D’autant plus qu’il n’y aura pas que Poutine à se poser des questions après la guerre. Les autres habitants de Russie aussi vont s’en poser, et les lui adresser. Aussi répressif que soit devenu l’Etat russe pendant ce temps, la fin des opérations militaires va nécessairement pousser les élites et la société à se demander ce qui s’est vraiment passé. Quels étaient les véritables buts de l’intervention ? Quel en a été le prix ? Est-ce que les premiers valaient vraiment ce dernier ? 

Ces questions seront personnellement adressées à Poutine, et aucun enregistrement du Conseil de Sécurité avec des dignitaires bégayant ne l’aidera plus à convaincre la population qu’il n’était pour rien dans cette guerre. Il faudra d’une manière ou d’une autre répondre à ces questions, et il faudra le faire dans une situation dans laquelle le renforcement de la répression ne pourra plus être imputé à l’état d’urgence en temps de guerre. Au contraire commencera à se poser aussi la question de savoir pourquoi, alors que la guerre et les législations d’exception qui l’accompagnent ont pris fin, la répression est devenue encore plus brutale. 

Bien sûr cela ne signifie pas que la fin de la guerre conduira nécessairement à l'effondrement du régime poutinien. Mais pourquoi son leader devrait-il courir de tels risques ? Abandonner le rôle de démiurge de l'histoire mondiale pour devoir rendre compte du travail accompli devant des sujets irrités ? C’est une perspective peu engageante. 

C’est pourquoi les ressources de la Russie peuvent être autant qu'on veut épuisées, on trouvera toujours le moyen de poursuivre la guerre si on le désire fortement. Tout simplement parce que ne pas faire la guerre est encore plus dangereux pour Poutine. Bien sûr une nouvelle vague de mobilisation est une entreprise risquée, grosse de conséquences imprévisibles. Mais à partir d’un certain moment le refus de recourir à une deuxième mobilisation peut s’avérer une option encore plus risquée, susceptible de conduire à une défaite à la guerre ou à la nécessité d’y mettre fin de manière précipitée et honteuse. Et alors les conséquences en seront bien plus graves que celles qui suivraient de la mobilisation. 

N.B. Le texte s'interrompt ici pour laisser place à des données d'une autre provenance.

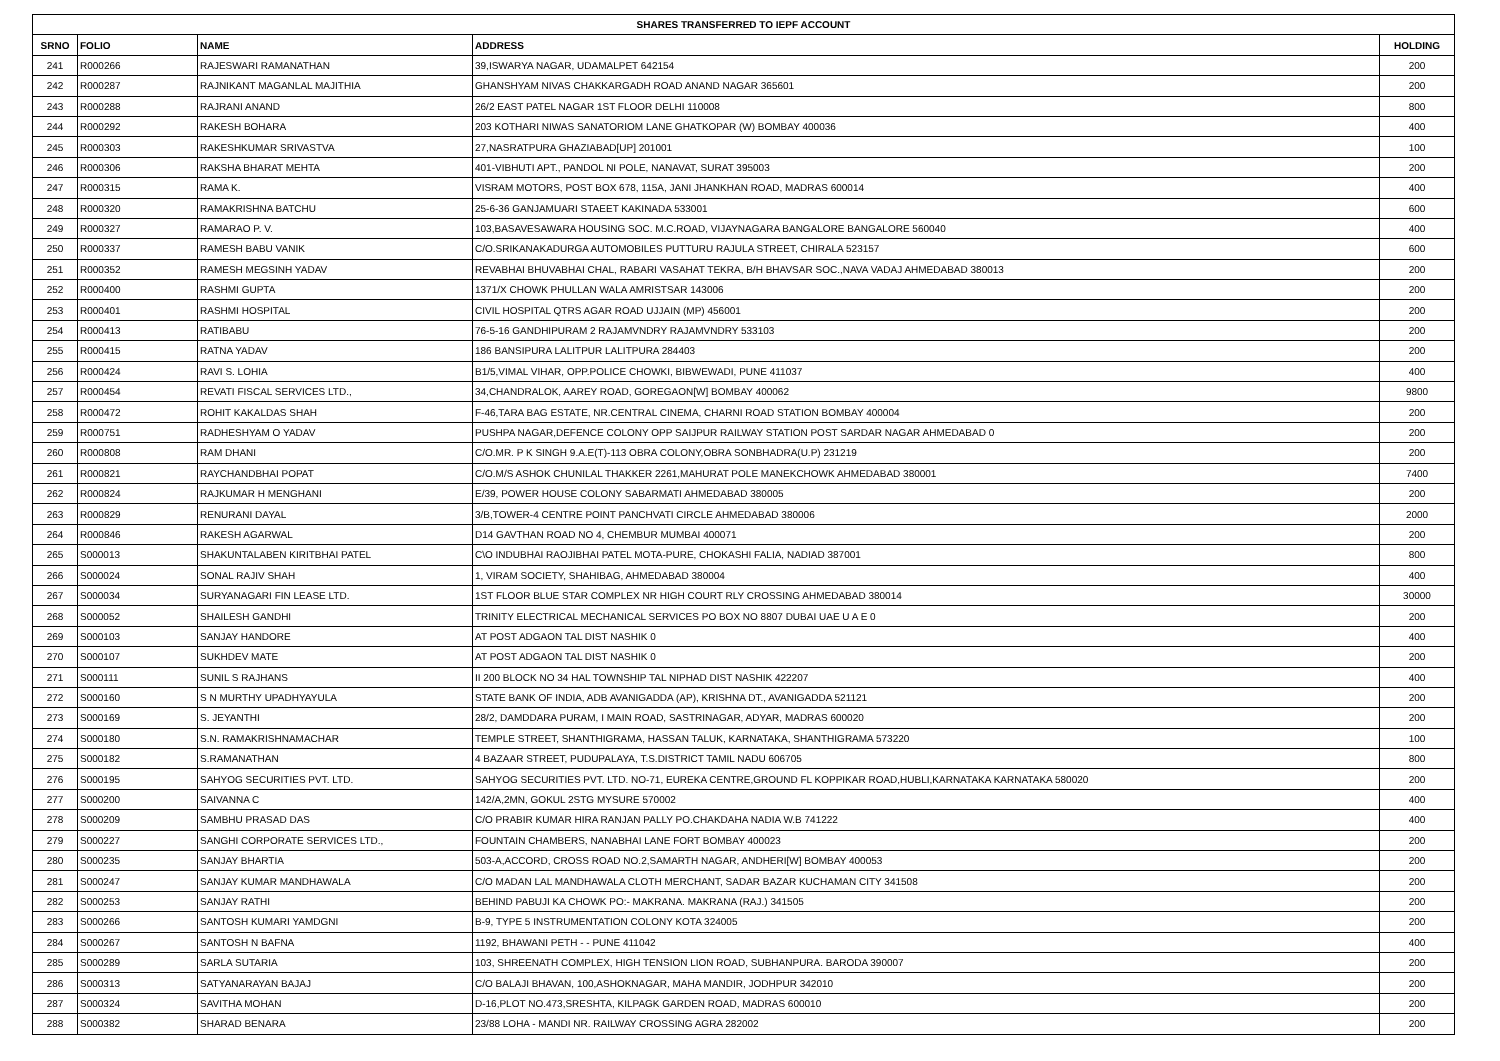| SHARES TRANSFERRED TO IEPF ACCOUNT | | | | |
| --- | --- | --- | --- | --- |
| SRNO | FOLIO | NAME | ADDRESS | HOLDING |
| 241 | R000266 | RAJESWARI RAMANATHAN | 39,ISWARYA NAGAR, UDAMALPET 642154 | 200 |
| 242 | R000287 | RAJNIKANT MAGANLAL MAJITHIA | GHANSHYAM NIVAS CHAKKARGADH ROAD ANAND NAGAR 365601 | 200 |
| 243 | R000288 | RAJRANI ANAND | 26/2 EAST PATEL NAGAR 1ST FLOOR DELHI 110008 | 800 |
| 244 | R000292 | RAKESH BOHARA | 203 KOTHARI NIWAS SANATORIOM LANE GHATKOPAR (W) BOMBAY 400036 | 400 |
| 245 | R000303 | RAKESHKUMAR SRIVASTVA | 27,NASRATPURA GHAZIABAD[UP] 201001 | 100 |
| 246 | R000306 | RAKSHA BHARAT MEHTA | 401-VIBHUTI APT., PANDOL NI POLE, NANAVAT, SURAT 395003 | 200 |
| 247 | R000315 | RAMA K. | VISRAM MOTORS, POST BOX 678, 115A, JANI JHANKHAN ROAD, MADRAS 600014 | 400 |
| 248 | R000320 | RAMAKRISHNA BATCHU | 25-6-36 GANJAMUARI STAEET KAKINADA 533001 | 600 |
| 249 | R000327 | RAMARAO P. V. | 103,BASAVESAWARA HOUSING SOC. M.C.ROAD, VIJAYNAGARA BANGALORE BANGALORE 560040 | 400 |
| 250 | R000337 | RAMESH BABU VANIK | C/O.SRIKANAKADURGA AUTOMOBILES PUTTURU RAJULA STREET, CHIRALA 523157 | 600 |
| 251 | R000352 | RAMESH MEGSINH YADAV | REVABHAI BHUVABHAI CHAL, RABARI VASAHAT TEKRA, B/H BHAVSAR SOC.,NAVA VADAJ AHMEDABAD 380013 | 200 |
| 252 | R000400 | RASHMI GUPTA | 1371/X CHOWK PHULLAN WALA AMRISTSAR 143006 | 200 |
| 253 | R000401 | RASHMI HOSPITAL | CIVIL HOSPITAL QTRS AGAR ROAD UJJAIN (MP) 456001 | 200 |
| 254 | R000413 | RATIBABU | 76-5-16 GANDHIPURAM 2 RAJAMVNDRY RAJAMVNDRY 533103 | 200 |
| 255 | R000415 | RATNA YADAV | 186 BANSIPURA LALITPUR LALITPURA 284403 | 200 |
| 256 | R000424 | RAVI S. LOHIA | B1/5,VIMAL VIHAR, OPP.POLICE CHOWKI, BIBWEWADI, PUNE 411037 | 400 |
| 257 | R000454 | REVATI FISCAL SERVICES LTD., | 34,CHANDRALOK, AAREY ROAD, GOREGAON[W] BOMBAY 400062 | 9800 |
| 258 | R000472 | ROHIT KAKALDAS SHAH | F-46,TARA BAG ESTATE, NR.CENTRAL CINEMA, CHARNI ROAD STATION BOMBAY 400004 | 200 |
| 259 | R000751 | RADHESHYAM O YADAV | PUSHPA NAGAR,DEFENCE COLONY OPP SAIJPUR RAILWAY STATION POST SARDAR NAGAR AHMEDABAD 0 | 200 |
| 260 | R000808 | RAM DHANI | C/O.MR. P K SINGH 9.A.E(T)-113 OBRA COLONY,OBRA SONBHADRA(U.P) 231219 | 200 |
| 261 | R000821 | RAYCHANDBHAI POPAT | C/O.M/S ASHOK CHUNILAL THAKKER 2261,MAHURAT POLE MANEKCHOWK AHMEDABAD 380001 | 7400 |
| 262 | R000824 | RAJKUMAR H MENGHANI | E/39, POWER HOUSE COLONY SABARMATI AHMEDABAD 380005 | 200 |
| 263 | R000829 | RENURANI DAYAL | 3/B,TOWER-4 CENTRE POINT PANCHVATI CIRCLE AHMEDABAD 380006 | 2000 |
| 264 | R000846 | RAKESH AGARWAL | D14 GAVTHAN ROAD NO 4, CHEMBUR MUMBAI 400071 | 200 |
| 265 | S000013 | SHAKUNTALABEN KIRITBHAI PATEL | C\O INDUBHAI RAOJIBHAI PATEL MOTA-PURE, CHOKASHI FALIA, NADIAD 387001 | 800 |
| 266 | S000024 | SONAL RAJIV SHAH | 1, VIRAM SOCIETY, SHAHIBAG, AHMEDABAD 380004 | 400 |
| 267 | S000034 | SURYANAGARI FIN LEASE LTD. | 1ST FLOOR BLUE STAR COMPLEX NR HIGH COURT RLY CROSSING AHMEDABAD 380014 | 30000 |
| 268 | S000052 | SHAILESH GANDHI | TRINITY ELECTRICAL MECHANICAL SERVICES PO BOX NO 8807 DUBAI UAE U A E 0 | 200 |
| 269 | S000103 | SANJAY HANDORE | AT POST ADGAON TAL DIST NASHIK 0 | 400 |
| 270 | S000107 | SUKHDEV MATE | AT POST ADGAON TAL DIST NASHIK 0 | 200 |
| 271 | S000111 | SUNIL S RAJHANS | II 200 BLOCK NO 34 HAL TOWNSHIP TAL NIPHAD DIST NASHIK 422207 | 400 |
| 272 | S000160 | S N MURTHY UPADHYAYULA | STATE BANK OF INDIA, ADB AVANIGADDA (AP), KRISHNA DT., AVANIGADDA 521121 | 200 |
| 273 | S000169 | S. JEYANTHI | 28/2, DAMDDARA PURAM, I MAIN ROAD, SASTRINAGAR, ADYAR, MADRAS 600020 | 200 |
| 274 | S000180 | S.N. RAMAKRISHNAMACHAR | TEMPLE STREET, SHANTHIGRAMA, HASSAN TALUK, KARNATAKA, SHANTHIGRAMA 573220 | 100 |
| 275 | S000182 | S.RAMANATHAN | 4 BAZAAR STREET, PUDUPALAYA, T.S.DISTRICT TAMIL NADU 606705 | 800 |
| 276 | S000195 | SAHYOG SECURITIES PVT. LTD. | SAHYOG SECURITIES PVT. LTD. NO-71, EUREKA CENTRE,GROUND FL KOPPIKAR ROAD,HUBLI,KARNATAKA KARNATAKA 580020 | 200 |
| 277 | S000200 | SAIVANNA C | 142/A,2MN, GOKUL 2STG MYSURE 570002 | 400 |
| 278 | S000209 | SAMBHU PRASAD DAS | C/O PRABIR KUMAR HIRA RANJAN PALLY PO.CHAKDAHA NADIA W.B 741222 | 400 |
| 279 | S000227 | SANGHI CORPORATE SERVICES LTD., | FOUNTAIN CHAMBERS, NANABHAI LANE FORT BOMBAY 400023 | 200 |
| 280 | S000235 | SANJAY BHARTIA | 503-A,ACCORD, CROSS ROAD NO.2,SAMARTH NAGAR, ANDHERI[W] BOMBAY 400053 | 200 |
| 281 | S000247 | SANJAY KUMAR MANDHAWALA | C/O MADAN LAL MANDHAWALA CLOTH MERCHANT, SADAR BAZAR KUCHAMAN CITY 341508 | 200 |
| 282 | S000253 | SANJAY RATHI | BEHIND PABUJI KA CHOWK PO:- MAKRANA. MAKRANA (RAJ.) 341505 | 200 |
| 283 | S000266 | SANTOSH KUMARI YAMDGNI | B-9, TYPE 5 INSTRUMENTATION COLONY KOTA 324005 | 200 |
| 284 | S000267 | SANTOSH N BAFNA | 1192, BHAWANI PETH - - PUNE 411042 | 400 |
| 285 | S000289 | SARLA SUTARIA | 103, SHREENATH COMPLEX, HIGH TENSION LION ROAD, SUBHANPURA. BARODA 390007 | 200 |
| 286 | S000313 | SATYANARAYAN BAJAJ | C/O BALAJI BHAVAN, 100,ASHOKNAGAR, MAHA MANDIR, JODHPUR 342010 | 200 |
| 287 | S000324 | SAVITHA MOHAN | D-16,PLOT NO.473,SRESHTA, KILPAGK GARDEN ROAD, MADRAS 600010 | 200 |
| 288 | S000382 | SHARAD BENARA | 23/88 LOHA - MANDI NR. RAILWAY CROSSING AGRA 282002 | 200 |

Il est difficile de se représenter comment briser cette logique sans changement au sommet de l’Etat. Et même après un tel changement il est peu probable que la Russie puisse s'attendre à de meilleures relations avec le reste du monde et à un gouvernement responsable devant la société. Néanmoins quel que soit le prochain pouvoir en Russie, il sera nécessairement plus collectif parce qu’il n’y a personne maintenant, ni parmi les proches du dirigeant suprême, ni parmi ceux qui en sont le plus éloignés, qui dispose d'une autorité suffisante pour pouvoir imposer sa volonté au reste du pays tout entier. 

Une manière plus collective de gouverner, même s'il elle conservait les orientations idéologiques actuelles, signifie que les décisions seront prises plus lentement, plus prudemment et plus rationnellement, et d’autant plus en ce qui concerne les questions militaires. Cela pourrait apparaître à certains comme un mince progrès, mais la lenteur et la prudence ne sont pas les pires des qualités quand se dessine la perspective d’une guerre nucléaire.